Governor Andrew M. Cuomo today announced the launch of Every Student Present, a public awareness campaign to help school leadership, parents, and communities promote school attendance. The initiative addresses the detrimental impact chronic absences have on student performance, and promotes strategies to engage students in school, therefore better preparing them for academic success.
"Ensuring that our students get a good quality education means making sure they are in the classroom every day," Governor Cuomo said. "The Every Student Present campaign does just that, by providing tools and resources to help combat the growing trend of student absenteeism in our schools. Working with parents, schools and communities, this public awareness campaign will promote the importance of keeping our kids in school so that they do not fall behind."
The Every Student Present campaign, spearheaded by the Council on Children and Families (CCF), lends a hand to school leaders, parents, and communities to help students to make attendance a habit. The campaign is focused on building awareness of the issue, creating engaging school environments, using data to identify chronically absent students, and exploring ways to provide support that can help students and families.
According to Attendance Works, an initiative that promotes awareness of the important role that school attendance plays in achieving academic success, approximately one in ten U.S. students miss ten percent or more school days each year. As many as four in ten kindergarten and first grade students will miss about a month of school, which particularly jeopardizes early reading proficiency. Additionally, Attendance Works finds that chronically-absent sixth grade students graduate less frequently than their peers. While all children, regardless of their socio-economic background, perform poorly in school when they are chronically absent, satisfactory school attendance is particularly problematic among children living in poverty. Reasons for chronic absenteeism include illnesses like asthma, safety concerns and bullying, academic failure, transportation problems, and family issues.

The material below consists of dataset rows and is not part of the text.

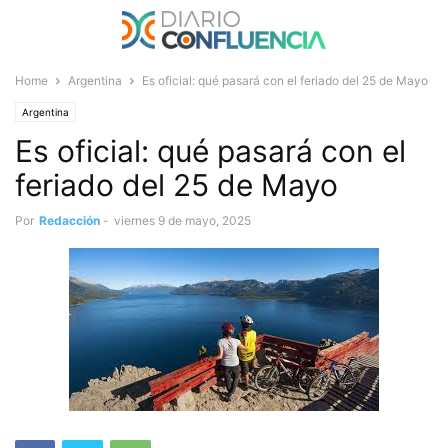
Home
Argentina
Es oficial: qué pasará con el feriado del 25 de Mayo
Argentina
Es oficial: qué pasará con el
feriado del 25 de Mayo
Por
Redacción
-
viernes 9 de mayo, 2025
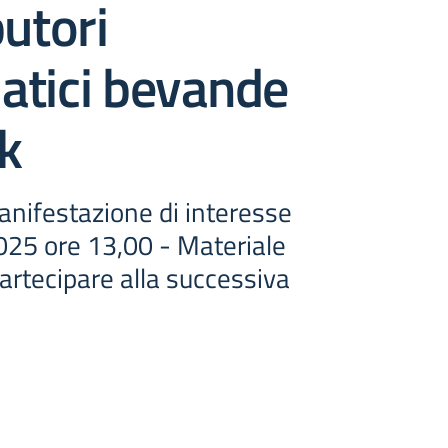
butori
atici bevande
k
nifestazione di interesse
025 ore 13,00 - Materiale
partecipare alla successiva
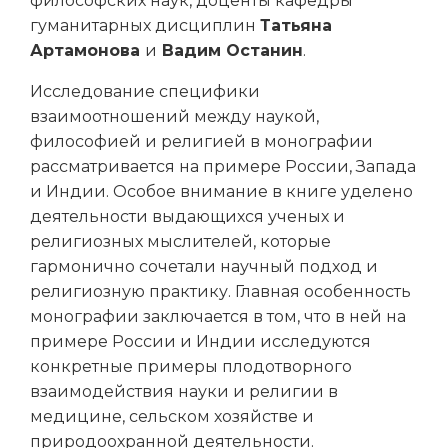
философских наук, доценты кафедры
гуманитарных дисциплин
Татьяна
Артамонова
и
Вадим Останин
.
Исследование специфики
взаимоотношений между наукой,
философией и религией в монографии
рассматривается на примере России, Запада
и Индии. Особое внимание в книге уделено
деятельности выдающихся ученых и
религиозных мыслителей, которые
гармонично сочетали научный подход и
религиозную практику. Главная особенность
монографии заключается в том, что в ней на
примере России и Индии исследуются
конкретные примеры плодотворного
взаимодействия науки и религии в
медицине, сельском хозяйстве и
природоохранной деятельности.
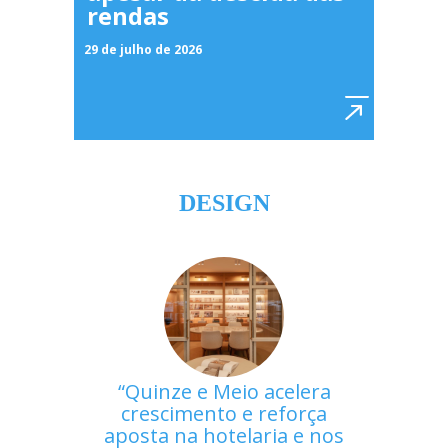
rendas
29 de julho de 2026
DESIGN
Quinze e Meio acelera
crescimento e reforça
aposta na hotelaria e nos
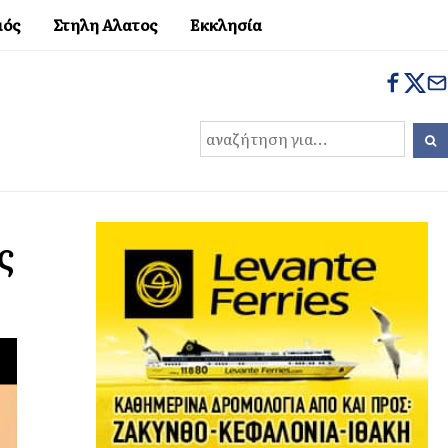
μός
Στηλη Αλατος
Εκκλησία
ς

"Chronic absenteeism is one of the earliest indications we have that students are not on course," said Deborah Benson, Executive Director of the Council on Children and Families. "By tracking the number of absences a student has, whether they are excused or unexcused, we can take early action when prevention interventions are most likely to succeed."
"We know from common sense and research that attendance matters. The good news is that chronic absence is a solvable problem," said Hedy Chang, Director of Attendance Works, who worked closely with the Council to develop Every Student Present. "Attendance improves when schools, communities and families partner together to monitor chronic absence data, build a local culture of daily attendance and identify and address barriers to getting to class. Reducing chronic absence can help significantly improve outcomes, especially for our most vulnerable children, and it increases students' readiness for college and careers."
School attendance is a critical and fundamental link to school improvement efforts. Improvements in classroom teaching and curriculum reform will not yield results unless students are physically in school. For more information about how schools, families, and communities can support children's academic success and reduce chronic absenteeism, visit the Every Student Present website at www.everystudentpresent.org, and follow the Council on Twitter (@nysccf), Facebook (http://www.facebook.com/NYSCCF), and Pinterest (http://pinterest.com/nysccf).
The Council is proud to partner with Attendance Works, Children's Aid Society, Erie I BOCES, New York State Afterschool Network, State University of New York, and United Way of New York City to promote Every Student Present.
The Council works with its 11 member agencies to coordinate the New York State health, education, and human service systems to provide more effective systems of care for children and families. Members of the Council include the Department of Health (DOH), the Department of Labor, the Division of Criminal Justice Services (DCJS), the Office of People with Developmental Disabilities (OPWDD), the Office of Alcoholism and Substance Abuse Services (OASAS), the Office of Children and Family Services (OCFS), the Office of Mental Health (OMH), the Office of Probation and Correctional Alternatives (OPCA), the Office of Temporary and Disability Assistance (OTDA), the Office for the Aging, and the State Education Department (SED).